Comment 28 Martin Liška 2018-02-21 10:24:57 UTC
(In reply to Martin Liška from comment #27)
> Let me decrypt how clang generates the red zones. I can probably quickly
> come up with a patch that will do the dynamic red zone size allocation.
> Having that you'll be able to rebuild kernel and catch remaining issues.

So the functions looks as follows:

static size_t VarAndRedzoneSize(size_t Size, size_t Granularity,
                                size_t Alignment) {
  size_t Res = 0;
  if (Size <= 4)  Res = 16;
  else if (Size <= 16) Res = 32;
  else if (Size <= 128) Res = Size + 32;
  else if (Size <= 512) Res = Size + 64;
  else if (Size <= 4096) Res = Size + 128;
  else                   Res = Size + 256;
  return alignTo(std::max(Res, 2 * Granularity), Alignment);
}

It's bit confusing as it's size of variable plus red zone in shadow memory. So to calculate just the size of redzone one has to subtract Size.

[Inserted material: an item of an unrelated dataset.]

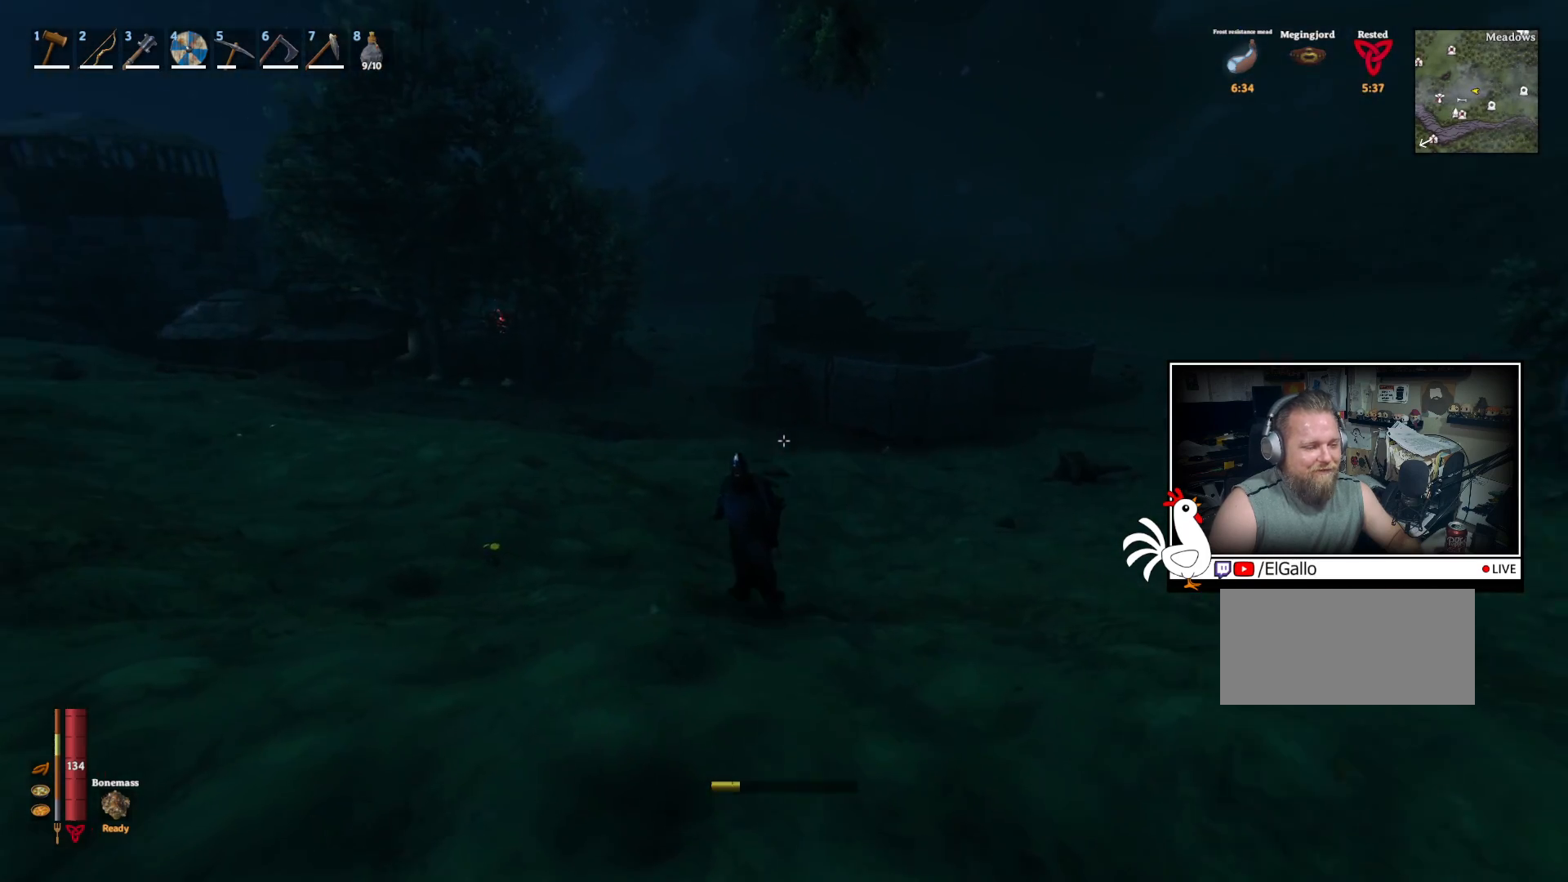
{"keys": ["a", "shift", "w"], "mouse": [], "events": [[100, "shift", "down"]]}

And there's some rounding up according to alignment.

I've prepared table with size of variable and corresponding middle end red zone size:

+---------------+-----+------+---------+
| Variable size | GCC | LLVM |  ratio  |
+---------------+-----+------+---------+
|             1 |  63 |   15 | 23.81%  |
|             4 |  60 |   12 | 20.00%  |
|             8 |  56 |   24 | 42.86%  |
|            12 |  52 |   20 | 38.46%  |
|            16 |  48 |   16 | 33.33%  |
|            32 |  32 |   32 | 100.00% |
|            40 |  56 |   40 | 71.43%  |
|            50 |  46 |   46 | 100.00% |
|            64 |  32 |   32 | 100.00% |
|            96 |  32 |   32 | 100.00% |
|           128 |  32 |   32 | 100.00% |
|           129 |  63 |   79 | 125.40% |
|           196 |  60 |   76 | 126.67% |
|           256 |  32 |   64 | 200.00% |
|           257 |  63 |   79 | 125.40% |
|           511 |  33 |   65 | 196.97% |
|           512 |  32 |   64 | 200.00% |
|          1024 |  32 |  128 | 400.00% |
|          1025 |  63 |  143 | 226.98% |
|          2048 |  32 |  128 | 400.00% |
|          4096 |  32 |  128 | 400.00% |
|          8192 |  32 |  256 | 800.00% |
+---------------+-----+------+---------+

As seen (and mentioned by you), for small variables we have bigger red zones.